Er setzte sich auf die schmutzige Matratze, schlug die Beine unter und legte die Kugel vorsichtig vor sich ab. Er versenkte sich in ihre Dunkelheit. Nach einer Weile glaubte er, das Heer zu sehen, viele Männer, die stumm und reglos seinen Blick erwiderten. Dann erschien hinter den Reihen etwas anderes. Etwas Rotes.

Er beugte sein Haupt und betete es an.

„Meister.“

Dann lauschte er. Antwortete. Lauschte wieder. Antwortete. Lauschte.

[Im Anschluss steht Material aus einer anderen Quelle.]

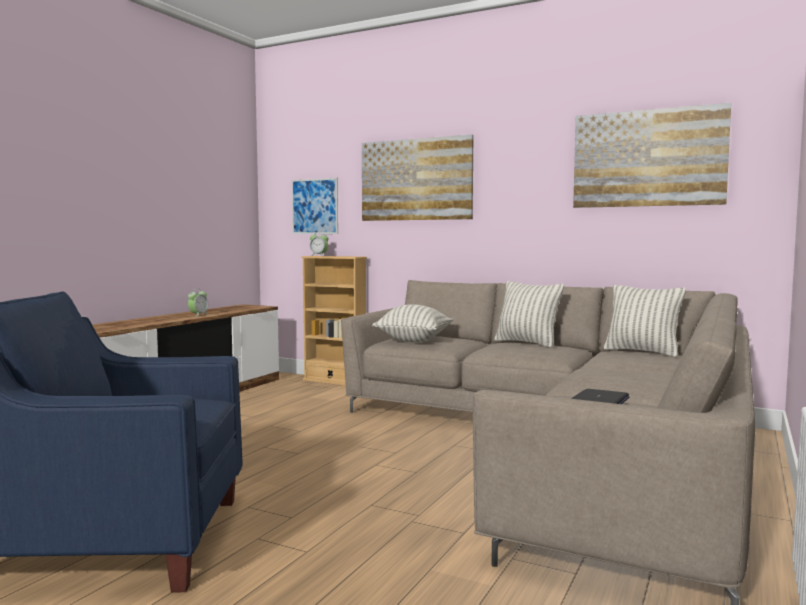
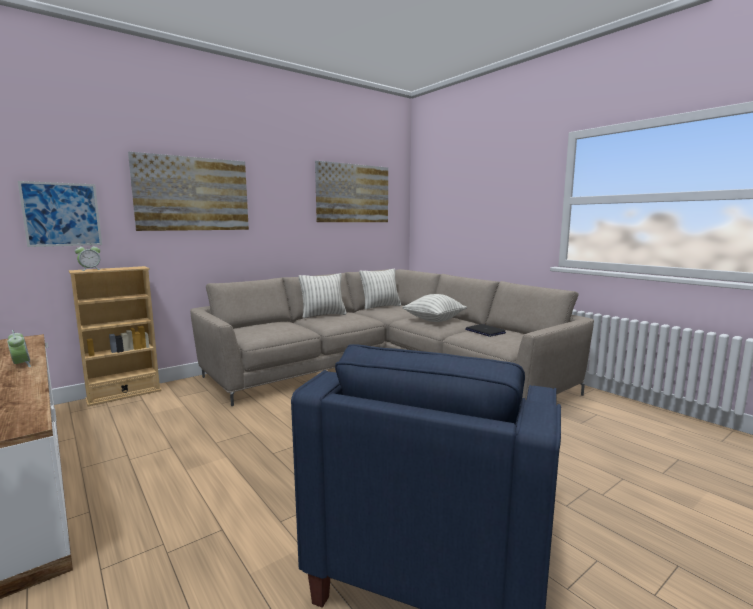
camera: 65 degrees left, 5 degrees up
pillow [372,304,453,342] -> pillow moved to [402,294,467,322]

Antwortete.

Später legte er die Kugel – nun wieder eine völlig klare Glaskugel – zurück in die Kiste. Dann zog er das schmuddelige T-Shirt und die fleckige Unterhose aus, ging in die Duschkabine des Wohnwagens und duschte zum ersten Mal seit Monaten. Er duschte lange. Er verließ die Kabine. Und während das Wasser schnell an seinem Körper trocknete, begann er sich zu rasieren, und das dauerte lange. Aber danach sah er so glatt und rosig aus und duftete so angenehm dezent nach Aftershave, dass niemand sich den struppigen Bart hätte vorstellen können, der noch vor kurzer Zeit in seinem Gesicht gewuchert hatte. Mit geschlossenen Augen, eine einfache Melodie summend, schnitt er freihändig seine üppige Haarpracht, bis aus der wilden Mähne eine gefällige Kurzhaarfrisur geworden war. Dann griff er in den Schrank und förderte neben weißer, frischer Unterwäsche eine sportliche, graue Baumwollhose, ein ebenfalls graues Polohemd, einen blauen Blazer, ein paar blaue Socken und helle Leinenschuhe zutage. Er zog sich rasch, aber ohne Hast, an. Aus einer Schublade kramte er eine Brieftasche und mehrere Kreditkarten, dazu etwa zehntausend Euro in bar und einen Autoschlüssel. Nach einem kurzen Moment des Überlegens legte er den Autoschlüssel wieder zurück, kramte noch ein wenig und wählte einen anderen. Er zog eine Reisetasche aus weichem Leder aus dem Schrank und füllte sie schnell mit Kleidungsstücken. Zuletzt nahm er die Kugel aus der Kiste, legte sie obenauf, schloss die Tasche und verließ den Wohnwagen, ohne sich umzublicken. Immer noch die Melodie summend ließ er den heruntergekommenen Campingplatz hinter sich, ging eine Zeitlang über Waldwege und kam dann zu einer Straße, der er folgte, bis er einen Parkplatz erreichte. Inzwischen dämmerte es. Er stieg in einen nachtblauen Volvo und fuhr davon.

In dem Moment, in dem er den Parkplatz verließ, ging der Wohnwagen in Flammen auf und verbrannte gänzlich, mit allem, was darin war.